Tentang hukum hijrah Ibnu Qudamah berkata, “(Pasal tentang hijrah), hijrah adalah keluar dari darul kufri menuju darul Islam.
Allah berfirman,
إِنَّ الَّذِينَ تَوَفَّاهُمْ الْمَلائِكَةُ ظَالِمِي أَنفُسِهِمْ قَالُوا فِيمَ كُنتُمْ قَالُوا كُنَّا مُسْتَضْعَفِينَ فِي الأَرْضِ قَالُوا أَلَمْ تَكُنْ أَرْضُ اللَّهِ وَاسِعَةً فَتُهَاجِرُوا فِيهَا
“Sesungguhnya orang-orang yang telah diwafatkan oleh malaikat dalam keadaan mereka menzhalimi diri mereka sendiri, malaikat bertanya,”Dalam keadaan bagaimana kalian ini?” Mereka menjawab, “Kami adalah orang-orang yang tertindas di negeri (Makkah)”. Para malaikat bertanya, “Bukankah bumi Allah itu luas, sehingga kalian bisa berhijrah di negeri itu?” (Qs. An Nisa : 97)
Nabi shalallahu ‘alaihi wasallam bersabda,
أَنَا بَرِيْءٌ مِنْ مُسْلِمٍ بَيْنَ مُشْرِكِيْنَ لاَتَرَاءَا نَارَاهُمَا
“Aku berlepas diri dari seorang muslim yang ada di antara orang-orang musyrik. Jangan sampai api keduanya saling terlihat satu sama lain.” (HR. Abu Dawud)
Hadits ini bermakna, jangan sampai seorang muslim itu berada di suatu tempat yang ia dapat melihat api orang-orang musyrik dan mereka melihat apinya, apabila api itu dinyalakan (karena kedekatan jarak keduanya). Hadits-hadits semisal ini banyak sekali.
Hukum hijrah tetap berlaku hingga hari kiamat sebagaimana pendapat umumnya ahli ilmu. Sebagian orang mengatakan hijrah telah terhenti dengan sabda Nabi shalallahu ‘alaihi wasallam, “Tidak ada hijrah setelah penaklukan.”
Beliau juga bersabda,
قَدْ اِنْقَطَعَتِ الْهِجْرَةُ وَلَكِنْ جِهَادٌ وَنِيَةٌ
“Hijrah telah terputus, tetapi yang tersisa adalah jihad dan niat.”

ENTRI HASIL EKSTRAKSI:
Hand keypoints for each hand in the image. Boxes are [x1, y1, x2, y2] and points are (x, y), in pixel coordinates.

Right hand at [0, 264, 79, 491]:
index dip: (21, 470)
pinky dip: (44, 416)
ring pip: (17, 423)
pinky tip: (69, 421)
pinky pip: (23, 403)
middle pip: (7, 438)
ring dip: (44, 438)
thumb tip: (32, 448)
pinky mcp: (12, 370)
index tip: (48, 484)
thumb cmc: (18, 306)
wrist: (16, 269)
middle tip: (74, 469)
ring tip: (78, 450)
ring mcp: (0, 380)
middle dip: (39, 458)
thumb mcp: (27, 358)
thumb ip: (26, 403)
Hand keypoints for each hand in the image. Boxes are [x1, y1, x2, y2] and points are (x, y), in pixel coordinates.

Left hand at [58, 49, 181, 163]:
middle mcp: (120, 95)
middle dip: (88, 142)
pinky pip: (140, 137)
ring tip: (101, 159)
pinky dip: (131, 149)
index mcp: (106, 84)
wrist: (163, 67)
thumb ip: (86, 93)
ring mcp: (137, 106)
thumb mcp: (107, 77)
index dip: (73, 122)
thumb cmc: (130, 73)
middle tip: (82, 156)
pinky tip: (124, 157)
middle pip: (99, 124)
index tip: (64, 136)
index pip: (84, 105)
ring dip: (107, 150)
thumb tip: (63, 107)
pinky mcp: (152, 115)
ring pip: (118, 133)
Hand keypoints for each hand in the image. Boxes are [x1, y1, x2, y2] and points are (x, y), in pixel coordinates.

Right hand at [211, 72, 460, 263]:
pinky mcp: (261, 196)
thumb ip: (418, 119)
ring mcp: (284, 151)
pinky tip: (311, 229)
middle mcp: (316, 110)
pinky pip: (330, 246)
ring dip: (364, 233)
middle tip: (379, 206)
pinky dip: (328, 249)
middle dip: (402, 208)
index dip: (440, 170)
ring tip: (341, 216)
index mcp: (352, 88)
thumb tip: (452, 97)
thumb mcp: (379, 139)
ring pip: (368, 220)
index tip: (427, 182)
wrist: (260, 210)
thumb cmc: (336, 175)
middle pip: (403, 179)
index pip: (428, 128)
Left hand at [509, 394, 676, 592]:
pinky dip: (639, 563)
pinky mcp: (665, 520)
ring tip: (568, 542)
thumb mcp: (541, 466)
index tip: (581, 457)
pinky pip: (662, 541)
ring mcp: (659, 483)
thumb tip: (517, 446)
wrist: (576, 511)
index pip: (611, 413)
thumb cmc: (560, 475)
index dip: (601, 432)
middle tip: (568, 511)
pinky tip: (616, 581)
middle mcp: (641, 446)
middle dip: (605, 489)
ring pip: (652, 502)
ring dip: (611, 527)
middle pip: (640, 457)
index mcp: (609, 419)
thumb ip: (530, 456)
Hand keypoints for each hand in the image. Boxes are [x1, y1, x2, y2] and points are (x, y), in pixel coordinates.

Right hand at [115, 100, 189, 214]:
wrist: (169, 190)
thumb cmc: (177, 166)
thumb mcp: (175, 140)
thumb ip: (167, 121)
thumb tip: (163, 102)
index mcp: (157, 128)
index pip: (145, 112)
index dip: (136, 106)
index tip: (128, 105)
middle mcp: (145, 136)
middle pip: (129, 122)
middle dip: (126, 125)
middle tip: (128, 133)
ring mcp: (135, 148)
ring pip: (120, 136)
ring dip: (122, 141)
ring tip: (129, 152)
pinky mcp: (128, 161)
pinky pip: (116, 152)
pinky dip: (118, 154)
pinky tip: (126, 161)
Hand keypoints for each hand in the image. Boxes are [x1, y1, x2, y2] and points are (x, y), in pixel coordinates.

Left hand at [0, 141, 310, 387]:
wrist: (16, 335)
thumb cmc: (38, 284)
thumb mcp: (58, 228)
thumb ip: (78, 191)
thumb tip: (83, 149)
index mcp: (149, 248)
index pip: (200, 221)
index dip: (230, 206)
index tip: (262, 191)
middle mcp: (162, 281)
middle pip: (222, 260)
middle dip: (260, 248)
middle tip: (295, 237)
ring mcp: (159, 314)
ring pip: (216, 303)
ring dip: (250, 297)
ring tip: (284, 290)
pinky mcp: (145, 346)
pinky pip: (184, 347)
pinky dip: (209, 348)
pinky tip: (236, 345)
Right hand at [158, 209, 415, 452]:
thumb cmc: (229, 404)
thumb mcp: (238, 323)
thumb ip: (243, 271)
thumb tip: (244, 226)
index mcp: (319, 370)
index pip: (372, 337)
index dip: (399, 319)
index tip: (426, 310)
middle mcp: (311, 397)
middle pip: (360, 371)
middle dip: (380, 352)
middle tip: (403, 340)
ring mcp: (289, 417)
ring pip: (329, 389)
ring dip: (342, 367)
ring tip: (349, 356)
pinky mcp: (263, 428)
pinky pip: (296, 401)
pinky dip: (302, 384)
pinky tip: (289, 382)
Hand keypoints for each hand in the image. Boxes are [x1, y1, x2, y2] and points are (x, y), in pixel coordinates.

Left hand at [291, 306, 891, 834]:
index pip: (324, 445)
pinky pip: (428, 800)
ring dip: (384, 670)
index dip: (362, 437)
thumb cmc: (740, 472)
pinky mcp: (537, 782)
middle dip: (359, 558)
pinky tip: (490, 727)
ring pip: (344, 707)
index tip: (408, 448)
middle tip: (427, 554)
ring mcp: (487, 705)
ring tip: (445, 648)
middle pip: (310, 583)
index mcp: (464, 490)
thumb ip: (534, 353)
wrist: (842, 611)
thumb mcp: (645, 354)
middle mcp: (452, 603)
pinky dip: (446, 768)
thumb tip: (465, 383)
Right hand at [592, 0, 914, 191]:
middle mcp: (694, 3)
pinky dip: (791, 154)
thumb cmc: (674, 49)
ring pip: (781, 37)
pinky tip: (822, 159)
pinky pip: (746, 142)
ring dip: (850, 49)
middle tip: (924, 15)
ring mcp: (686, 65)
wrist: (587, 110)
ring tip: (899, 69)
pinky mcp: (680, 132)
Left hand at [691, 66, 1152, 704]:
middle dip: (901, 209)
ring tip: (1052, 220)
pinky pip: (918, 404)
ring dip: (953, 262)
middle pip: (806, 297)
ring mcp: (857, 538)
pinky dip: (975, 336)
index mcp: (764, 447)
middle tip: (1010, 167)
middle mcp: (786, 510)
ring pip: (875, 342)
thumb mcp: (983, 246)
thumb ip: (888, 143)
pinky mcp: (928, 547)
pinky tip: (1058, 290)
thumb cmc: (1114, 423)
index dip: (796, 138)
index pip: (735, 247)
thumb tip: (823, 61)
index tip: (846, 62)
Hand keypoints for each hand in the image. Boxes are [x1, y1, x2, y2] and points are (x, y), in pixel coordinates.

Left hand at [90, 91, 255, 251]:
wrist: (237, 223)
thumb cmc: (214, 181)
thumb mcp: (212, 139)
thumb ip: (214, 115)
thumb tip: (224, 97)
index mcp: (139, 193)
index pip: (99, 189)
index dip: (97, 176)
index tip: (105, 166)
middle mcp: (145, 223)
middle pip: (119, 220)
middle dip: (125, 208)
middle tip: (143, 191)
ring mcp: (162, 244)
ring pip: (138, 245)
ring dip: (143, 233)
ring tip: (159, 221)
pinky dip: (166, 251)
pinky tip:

TUGAS YANG DIKERJAKAN:
A – Menurut Ibnu Qudamah dalam kutipan tentang hijrah, apa yang dimaksud dengan hijrah?
B – Tuliskan ulang dengan tepat bagian kutipan tentang hijrah antara “Tentang hukum hijrah” dan “An Nisa : 97)”, termasuk kedua ujungnya.
C – Terjemahkan kalimat dari kutipan tentang hijrah ini ke dalam bahasa Inggris: “Hukum hijrah tetap berlaku hingga hari kiamat sebagaimana pendapat umumnya ahli ilmu.”
Entri-entri ini diambil dari sumber yang berbeda.

KUNCI JAWABAN:
A – Keluar dari darul kufri menuju darul Islam.

B –
Tentang hukum hijrah Ibnu Qudamah berkata, “(Pasal tentang hijrah), hijrah adalah keluar dari darul kufri menuju darul Islam.
Allah berfirman,
إِنَّ الَّذِينَ تَوَفَّاهُمْ الْمَلائِكَةُ ظَالِمِي أَنفُسِهِمْ قَالُوا فِيمَ كُنتُمْ قَالُوا كُنَّا مُسْتَضْعَفِينَ فِي الأَرْضِ قَالُوا أَلَمْ تَكُنْ أَرْضُ اللَّهِ وَاسِعَةً فَتُهَاجِرُوا فِيهَا
“Sesungguhnya orang-orang yang telah diwafatkan oleh malaikat dalam keadaan mereka menzhalimi diri mereka sendiri, malaikat bertanya,”Dalam keadaan bagaimana kalian ini?” Mereka menjawab, “Kami adalah orang-orang yang tertindas di negeri (Makkah)”. Para malaikat bertanya, “Bukankah bumi Allah itu luas, sehingga kalian bisa berhijrah di negeri itu?” (Qs. An Nisa : 97)

C – The ruling on hijrah remains in effect until the Day of Judgment, according to the view of most scholars.